Studies show that ridesharing services are safer for drivers, too. Taxi drivers’ occupational fatality rates are four times higher than the U.S. civilian average. Over three-quarters of these fatalities are homicides. In ridesharing, however, the identities of passengers and drivers are verified beforehand, and the cars’ locations are electronically tracked. A feedback system enables riders and drivers to leave post-ride, public ratings for one another.

Threatened by this formidable new competitor, the city’s traditional taxi industry is fighting furiously to shut it down or at least slow its growth—and it expects help in this effort from de Blasio, to whom it donated more than $550,000 during the mayoral campaign. The taxi industry does have some grounds for concern. Drivers or fleet owners paid hundreds of thousands of dollars for the taxi medallions that permit them to accept street hails, and they’re seeing the return on this investment decline. Common-carrier regulation forces taxis to submit applications before they can increase their rates. Changing rates can take years, while Uber can adjust its rates to changes in demand.

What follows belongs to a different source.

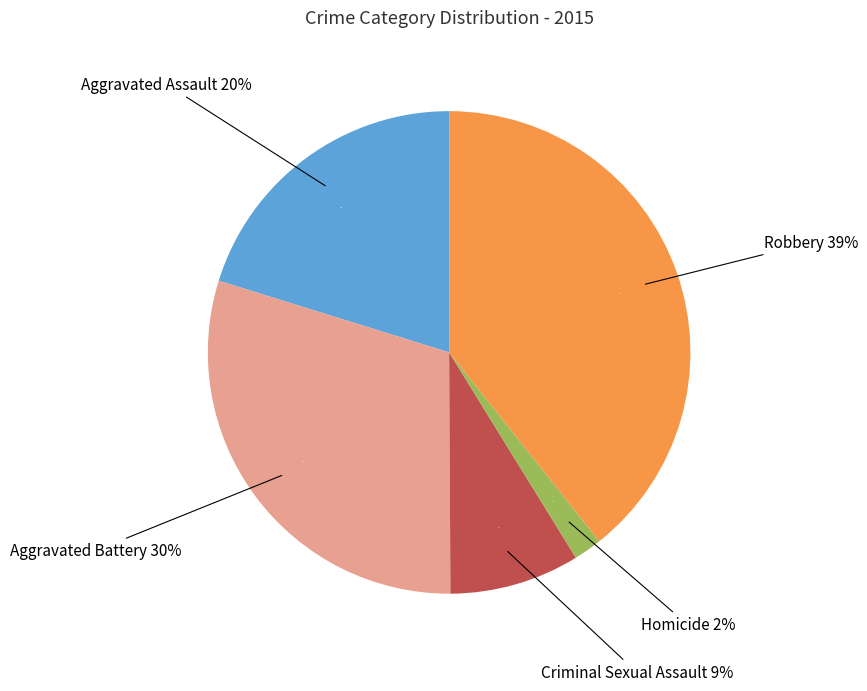

Approximately how many times larger is the value at Aggravated Battery compared to Aggravated Assault?

1.5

The solution, though, is not to crack down on Uber but to reform traditional taxi services along the ridesharing model. Yellow cabs should also be able to charge pre-determined prices that depend on the time of day and amount of congestion. Anyone who has tried to hail a cab late at night or in the rain knows how hard they are to find. More cab drivers will work during these periods if they have a chance at higher pay. And in many cities, including New York, traditional taxis can already use the Uber platform to hail rides—so deregulation measures that allow drivers to share in ridesharing’s other benefits would be an effective compromise.

And ridesharing in New York could still be made easier. Right now, New York is one of the few markets where rideshare driver-partners need to obtain a commercial livery license. In most other cities, people can begin driving with Uber, Lyft, or Sidecar after passing background tests and vehicle safety inspections. Ridesharing’s safety record makes clear that requiring drivers to spend time obtaining expensive licenses is not necessary. Freeing rideshare driver-partners from these regulations would not only expand employment opportunities but also lower costs for riders.

In Paris, cab drivers resorted to violence to get their government to ban ridesharing. At least New York’s Uber battle is being waged through public debate—but innovation and competition still face a long struggle ahead against the entrenched power of the taxi industry and its political allies.